Entries taken from a collection:
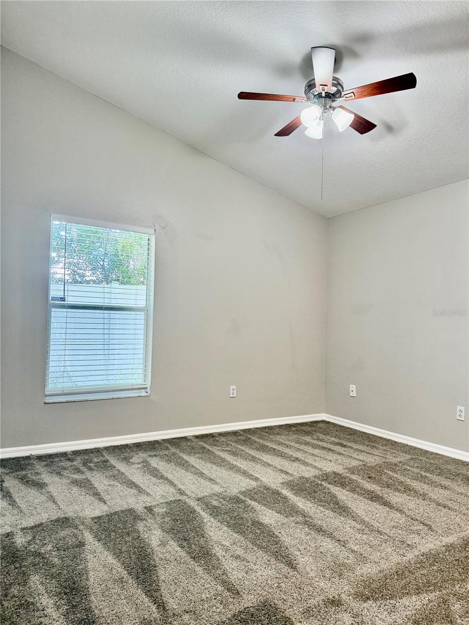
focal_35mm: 24
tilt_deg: +2.0
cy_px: 312
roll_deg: -1.6
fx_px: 434
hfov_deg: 56.8
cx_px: 234
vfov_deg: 71.6
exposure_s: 1/121
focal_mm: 6.76
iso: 200
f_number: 1.78
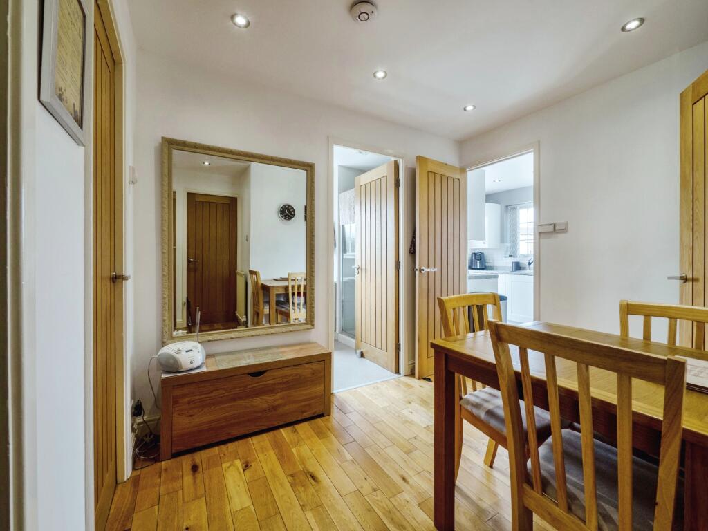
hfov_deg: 102.1
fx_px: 286
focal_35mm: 14
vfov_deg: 85.7
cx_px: 354
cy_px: 266
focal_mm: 7
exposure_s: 1/50
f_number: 7.1
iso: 400
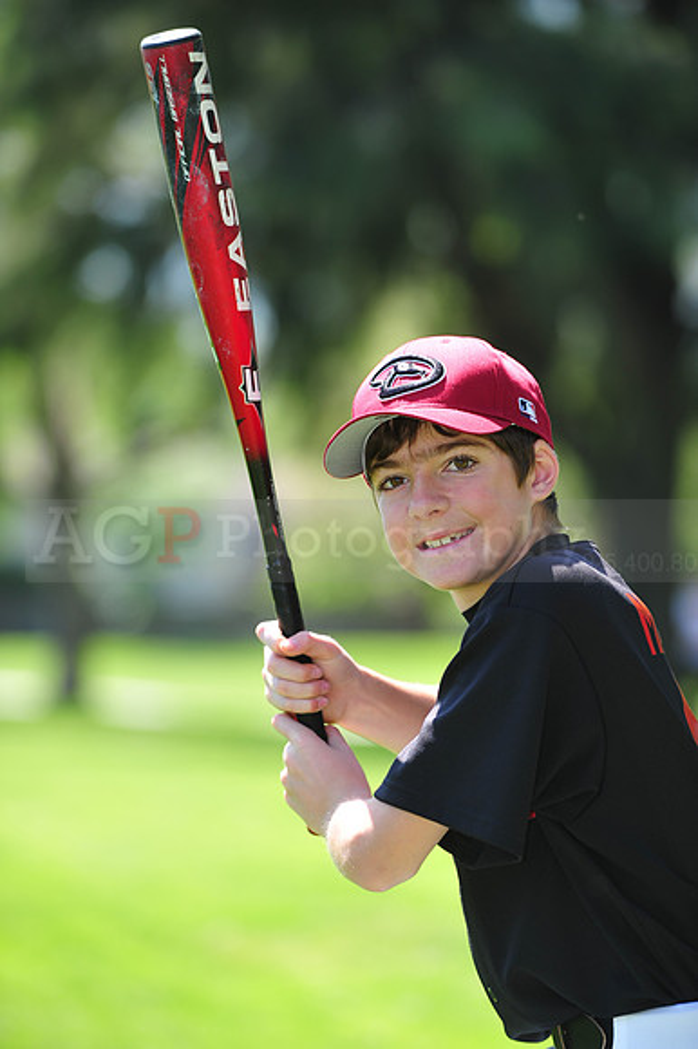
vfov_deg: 10.3
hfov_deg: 6.9
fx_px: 5823
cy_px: 524
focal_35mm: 200
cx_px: 349
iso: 200
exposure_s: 1/400
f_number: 4.5
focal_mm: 200
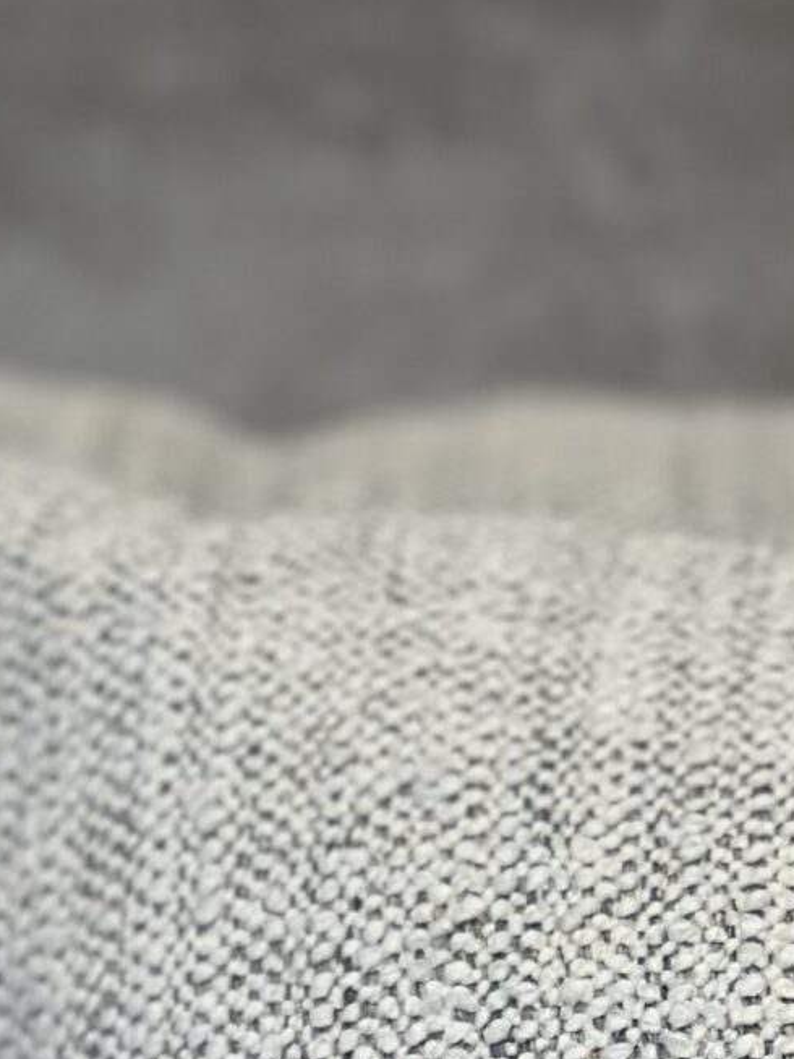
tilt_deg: -16.9
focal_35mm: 188
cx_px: 449
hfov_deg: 7.9
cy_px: 2039
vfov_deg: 9.9
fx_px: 5753
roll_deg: +1.4
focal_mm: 6.86
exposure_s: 1/364
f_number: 1.78
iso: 80
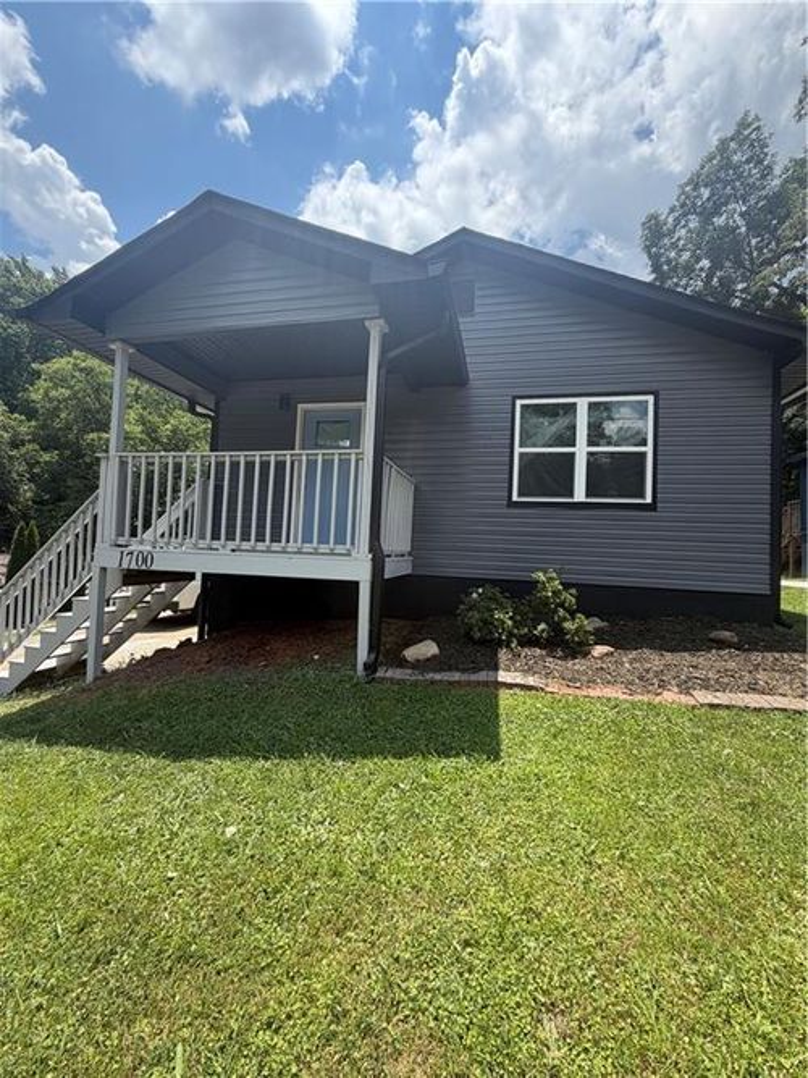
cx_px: 404
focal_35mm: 14
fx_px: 436
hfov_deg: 85.7
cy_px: 539
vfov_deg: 102.1
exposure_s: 1/853
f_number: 2.2
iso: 25
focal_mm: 2.22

* **Task description**
In the answer, repeat exactly the lines from the top of the entries above through the line with "hfov_deg: 85.7", and leave pictures out of it.

* **Exercise solution**
focal_35mm: 24
tilt_deg: +2.0
cy_px: 312
roll_deg: -1.6
fx_px: 434
hfov_deg: 56.8
cx_px: 234
vfov_deg: 71.6
exposure_s: 1/121
focal_mm: 6.76
iso: 200
f_number: 1.78
hfov_deg: 102.1
fx_px: 286
focal_35mm: 14
vfov_deg: 85.7
cx_px: 354
cy_px: 266
focal_mm: 7
exposure_s: 1/50
f_number: 7.1
iso: 400
vfov_deg: 10.3
hfov_deg: 6.9
fx_px: 5823
cy_px: 524
focal_35mm: 200
cx_px: 349
iso: 200
exposure_s: 1/400
f_number: 4.5
focal_mm: 200
tilt_deg: -16.9
focal_35mm: 188
cx_px: 449
hfov_deg: 7.9
cy_px: 2039
vfov_deg: 9.9
fx_px: 5753
roll_deg: +1.4
focal_mm: 6.86
exposure_s: 1/364
f_number: 1.78
iso: 80
cx_px: 404
focal_35mm: 14
fx_px: 436
hfov_deg: 85.7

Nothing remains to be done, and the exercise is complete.